Regular Model Response: content='This research paper delves into the latest trends in AI and machine learning, focusing on deep learning and natural language processing. The paper includes detailed information on methodologies, experimental results, and references to provide insights into the advancements in these areas. It highlights the importance of deep learning and natural language processing in the field of AI and discusses the potential applications and implications of these technologies.' additional_kwargs={} response_metadata={'token_usage': {'completion_tokens': 74, 'prompt_tokens': 53, 'total_tokens': 127, 'completion_tokens_details': {'accepted_prediction_tokens': 0, 'audio_tokens': 0, 'reasoning_tokens': 0, 'rejected_prediction_tokens': 0}, 'prompt_tokens_details': {'audio_tokens': 0, 'cached_tokens': 0}}, 'model_name': 'gpt-3.5-turbo', 'system_fingerprint': None, 'finish_reason': 'stop', 'logprobs': None} id='run-5cda80b1-50fc-489b-96f5-06c213e18f24-0'


# Explanation:
1. Models Setup: We're using two versions of the ChatOpenAI model:
* regular_model with a default context window.

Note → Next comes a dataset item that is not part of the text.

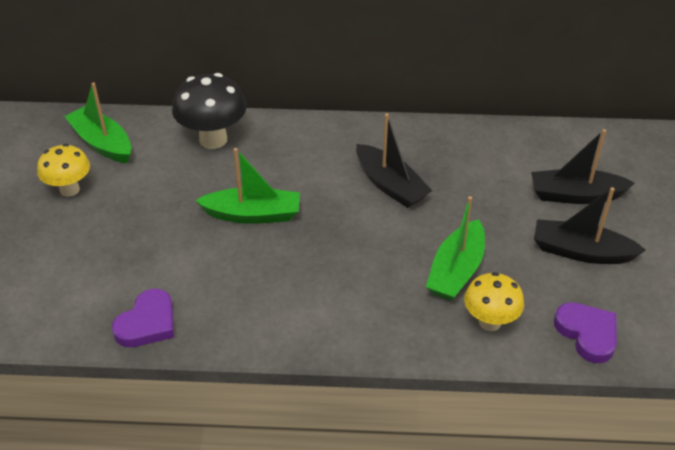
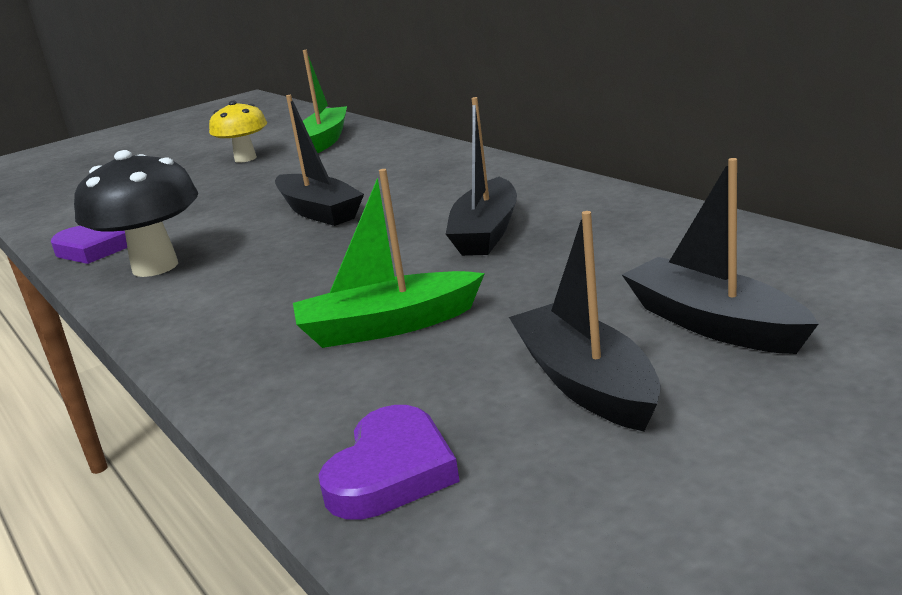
camera: 55 degrees right, 20 degrees down
black mushroom [172,73,247,149] -> black mushroom moved to [74,150,198,277]
green boat [195,148,300,224] -> black boat [275,95,364,226]
yellow mushroom [464,272,524,331] -> none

* extended_model with a larger context window to handle more complex or lengthy tasks.
2. Fallback Mechanism: The with_fallbacks() method combines both models so that if the regular_model encounters a limitation (like exceeding its context window or handling a complex query), the extended_model will be used automatically.
3. Handling Specific Tasks: When a query or input requires a larger context or is too long for the regular_model, the fallback will switch to the extended_model for better performance.
# Expected Result:
* If the query or task is within the capabilities of the regular_model, it will handle it without switching.
* If the input is too long or complex, the extended_model (with the larger context window) will process the request.

# 3. Best Practices for Using Fallbacks
* Disable Automatic Retries: Ensure the initial LLM is not set to retry, as this delays the fallback from being triggered.
* Different Prompts for Different Models: Customize the prompts to suit the capabilities of each fallback model.
* Monitor Performance: Continuously track fallback usage to understand why errors occur and refine the primary model or chain.